Average titre (ml):                        25.1(3)

Calculation:

In this calculation I am going to use the millimole method which is where the concentration of solutions is just multiplied by the volume in millilitres.

A millimole (mmol) is a thousandth of a mole. 

First, calculate the amount (mmol) of sodium hydroxide used in the titration from the average titre and the concentration of sodium hydroxide.

n  =  cV   so amount(NaOH) =  0.1× 25.1  =  2.51 mmol

Second, from the equation for the reaction of sodium hydroxide with hydrochloric acid determine the number of millimols acid this alkali reacts with.

So if                NaOH   +   HCl   = NaCl   +   H₂O 

Then amount(HCl)  =   2.51 mmol

Third, work out amount (mmol) excess acid remained in the volumetric flask after all the chalk had reacted. 

This is           2.51 ×  10  =  25.1 mmol excess hydrochloric acid

because a tenth of the solution in the volumetric flask was pipetted into the conical flask. 

Fourth, we can now work out the amount (mmol) of acid that reacted with the calcium carbonate in the chalk sample.

Total amount acid used =  50  ×  1  = 50 mmol (HCl)

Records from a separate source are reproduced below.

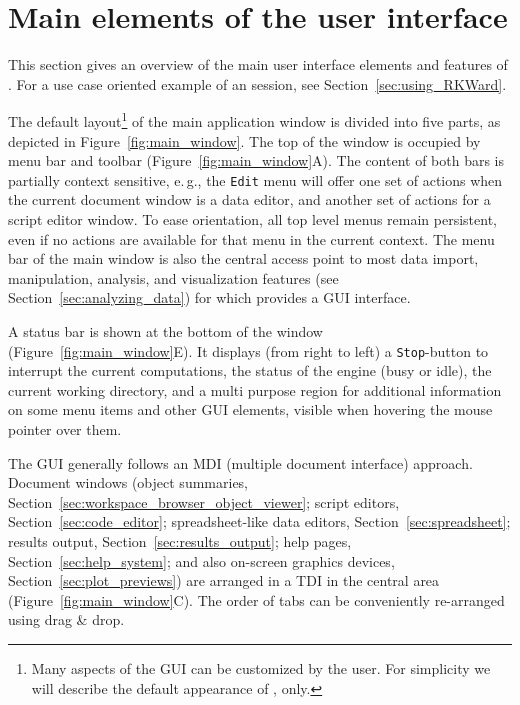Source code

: \section{Main elements of the user interface}
\label{sec:user_interface}
This section gives an overview of the main user interface elements and features of .
For a use case oriented example of an  session, see Section~\ref{sec:using_RKWard}.

The default layout\footnote{
 Many aspects of the  GUI can be customized by the user. For simplicity we will
 describe the default appearance of , only. 
} of the main application window is divided into five
parts, as depicted in Figure~\ref{fig:main_window}. The top of the window is occupied by menu bar and toolbar 
(Figure~\ref{fig:main_window}A). The content of both bars is partially context
sensitive, e.\,g., the \texttt{Edit} menu will offer
one set of actions when the current document window is a data editor,
and another set of actions for a  script
editor window. To ease orientation, all top level menus remain
persistent, even if no actions are available for that menu in the
current context. The menu bar of the main window is also the central
access point to most data import, manipulation, analysis, and
visualization features (see Section~\ref{sec:analyzing_data}) for which  provides a GUI
interface.

A status bar is shown at the bottom of the window (Figure~\ref{fig:main_window}E). It displays (from
right to left) a \texttt{Stop}-button to interrupt the current computations,
the status of the  engine (busy or idle), the
current working directory, and a multi purpose region for additional
information on some menu items and other GUI elements, visible when
hovering the mouse pointer over them.

The  GUI generally follows an MDI (multiple document interface) approach.
Document windows (object summaries, Section~\ref{sec:workspace_browser_object_viewer};
    script editors, Section~\ref{sec:code_editor}; spreadsheet-like data editors, Section~\ref{sec:spreadsheet};
    results output, Section~\ref{sec:results_output}; help pages, Section~\ref{sec:help_system}; and also
     on-screen graphics devices, Section~\ref{sec:plot_previews}) 
are arranged in a TDI \citep[tabbed document interface; see e.\,g.,][]{Hopkins2005, MDN2010, KimLutteroth2010}
in the central area (Figure~\ref{fig:main_window}C). The order
of tabs can be conveniently re-arranged using drag \& drop.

Excess amount acid  =  25.1 mmol 

So amount(HCl) reacting with chalk =  50 – 25.1 =  24.9mmol

Fifth, from the equation for the reaction of calcium carbonate with hydrochloric acid 2 moles acid react with 1 mole calcium carbonate.

So amount of calcium carbonate in the chalk sample is 24.9/2 =12.45mmol

Sixth, work out what this amount of calcium carbonate weighs like this:

M_r (CaCO₃)  = 100.1 g/mol

Mass(CaCO₃)  =  100.1  ×  12.45/1000   =  1.25g

Seventh, work out the percentage purity of the chalk sample like this:

% purity(chalk)  =  mass(CaCO₃)  ×   100/ mass of chalk

% purity(chalk)  =  1.25   ×   100/1.30   =   95.9%

Extension challenge:

All the solutions in this experiment are colourless so wouldn’t this experiment look so much more exciting if instead of using chalk we used a sample of verdigris scraped off a copper roof somewhere!!

Verdigris is basic copper carbonate (CuCO₃) and it is green in colour. 

Dissolve verdigris in sulphuric acid makes blue copper sulphate solution. 

All blue and green and then the indicator colour change would be interesting to see as the faint tinge of not pink but probably a brown colour in the pale blue solution.